Christine Delage s'estime chanceuse dans sa malchance. Depuis le mois de juin, son épaule gauche la fait souffrir. Son médecin de famille l'a récemment référée à un rhumatologue et une annulation lui a permis d'avoir un rendez-vous le 21 septembre. « Sinon, ça allait en décembre, mais pour voir un spécialiste, ce n'est pas si pire », estime Mme Delage.

Avant ce rendez-vous, elle devait subir un examen d'imagerie par résonance magnétique (IRM). Au Centre intégré de santé et de services sociaux de l'Outaouais (CISSSO), on indique que le délai d'attente est d'environ un an, mais que les radiologistes peuvent passer certains cas en priorité. « Pour l'IRM, je n'ai même pas essayé dans le public, je suis allée directement au privé, ça a coûté 745 $, raconte Mme Delage. Je suis dans une situation privilégiée parce que c'est couvert par mes assurances, mais ça me rend très triste pour les gens qui n'en ont pas. »

L'engorgement du système public l'a frappée quand le rhumatologue lui a remis un document pour qu'elle subisse une arthrographie distensive, une procédure pour injecter de la cortisone dans son épaule qui doit être réalisée par un radiologiste. Le rhumatologue a évoqué des délais de trois à quatre mois dans le réseau public, et lui a parlé de deux cliniques privées gatinoises. Dans les deux cas, le traitement n'y était plus offert.

En appelant à la centrale de rendez-vous de l'Hôpital de Gatineau, Christine Delage a appris que le délai d'attente était « de 12 à 18 mois ». Au CISSSO, on affirme plutôt que le délai varie entre neuf mois et un an.

À Montréal

« Il n'était pas question que j'attende tout ce temps-là, lance Mme Delage. J'ai fait des appels à des cliniques privées dans la région de Montréal, et finalement, j'ai eu rapidement un rendez-vous. Je dois payer 75 $ pour l'injection, et le reste est payé par la Régie de l'assurance maladie. »

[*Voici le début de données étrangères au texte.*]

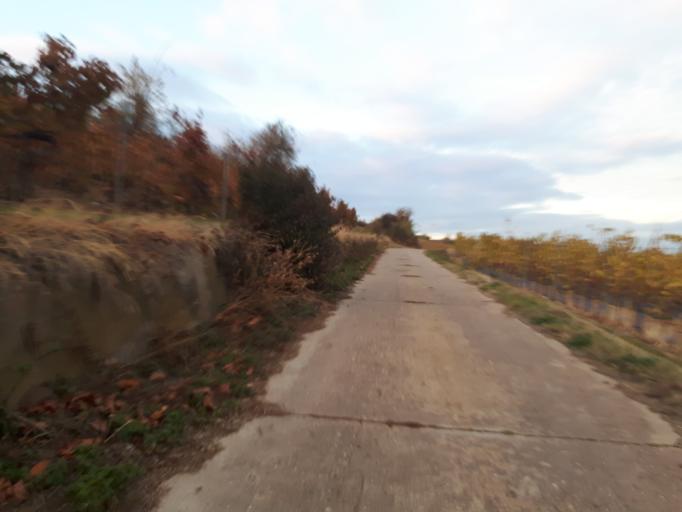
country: DE
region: Rheinland-Pfalz
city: Molsheim
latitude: 49.6529
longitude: 8.1886
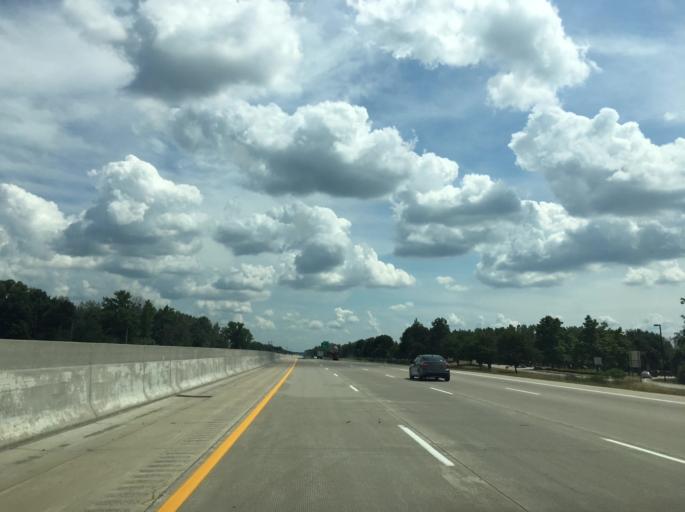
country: US
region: Michigan
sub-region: Saginaw County
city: Zilwaukee
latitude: 43.5311
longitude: -83.9436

Christine Delage est catégorique : la douleur liée à sa capsulite est « épouvantable ». « Je suis à 30 % d'une mobilité normale, soulignait-elle lundi, la veille de son traitement. Je suis même incapable de tourner une poignée de porte avec ma main gauche. [...] Je ne suis pas fonctionnelle, et les médicaments que l'on doit prendre ont des effets secondaires, donc je ne suis pas aussi productive au travail. Des choses aussi simples qu'attacher mon soutien-gorge, je ne suis plus capable de les faire. »

La porte-parole du CISSSO, Geneviève Côté, a indiqué que l'arthrographie distensive peut être obtenue en moins de neuf mois « si le médecin traitant parle avec le radiologiste pour discuter de l'urgence de la condition ». En ce qui concerne l'IRM, le CISSSO affirme qu'« une augmentation des heures d'examens est en planification » afin d'offrir des examens en soirée. « De plus, nous sommes en préparation d'un plan pour améliorer l'accessibilité en fonction des besoins de la population, car un seul appareil d'IRM, même s'il fonctionne à plein rendement, n'est pas suffisant », a ajouté Mme Côté.